__About this task__
Transcribe all the entries word for word, but omit the images.

__Records for processing__
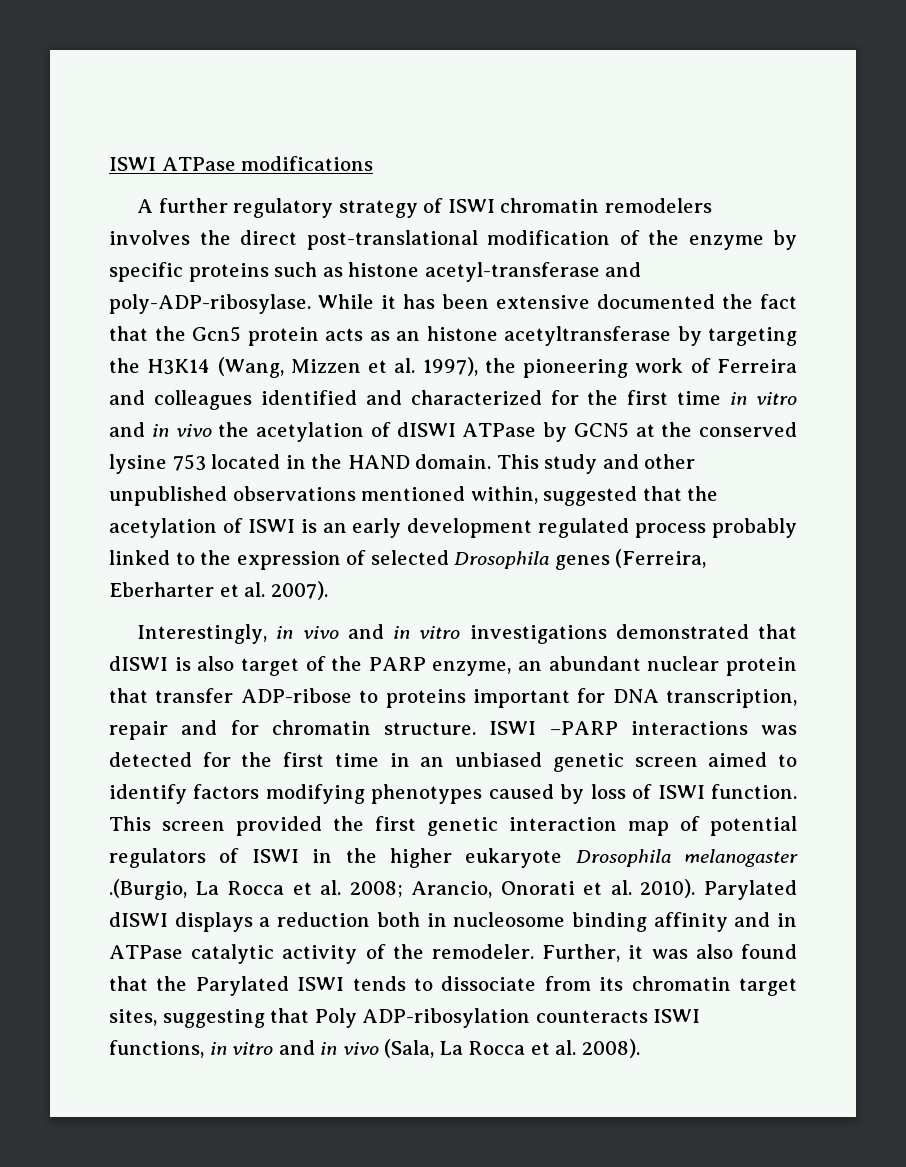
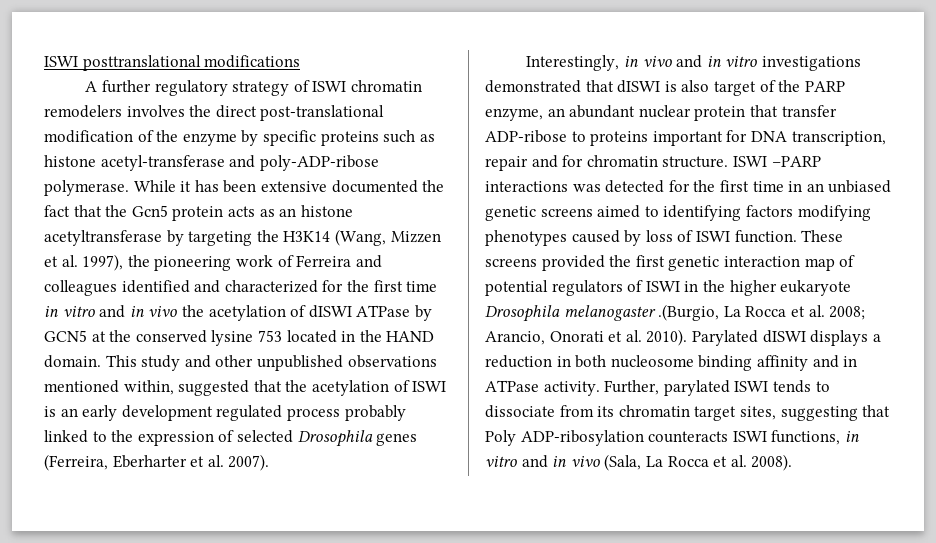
[109,157,236,171] ISWI ATPase -> [44,55,201,71] ISWI posttranslational
[109,294,311,314] poly-ADP-ribosylase. -> [259,155,379,171] [44,180,129,196] poly-ADP-ribose polymerase.
[634,757,698,767] screen -> [540,208,593,217] screens
[109,784,187,804] identify -> [663,205,742,221] identifying
[109,816,225,831] This screen -> [801,230,844,242] [485,258,537,267] These screens
[376,912,447,927] both in -> [556,355,607,368] in both
[191,944,797,964] [109,976,289,996] catalytic activity of the remodeler. Further, it was also found that the Parylated -> [543,380,730,396] activity. Further, parylated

__Output of the task__
[109,157,236,171] ISWI ATPase -> [44,55,201,71] ISWI posttranslational
[109,294,311,314] poly-ADP-ribosylase. -> [259,155,379,171] [44,180,129,196] poly-ADP-ribose polymerase.
[634,757,698,767] screen -> [540,208,593,217] screens
[109,784,187,804] identify -> [663,205,742,221] identifying
[109,816,225,831] This screen -> [801,230,844,242] [485,258,537,267] These screens
[376,912,447,927] both in -> [556,355,607,368] in both
[191,944,797,964] [109,976,289,996] catalytic activity of the remodeler. Further, it was also found that the Parylated -> [543,380,730,396] activity. Further, parylated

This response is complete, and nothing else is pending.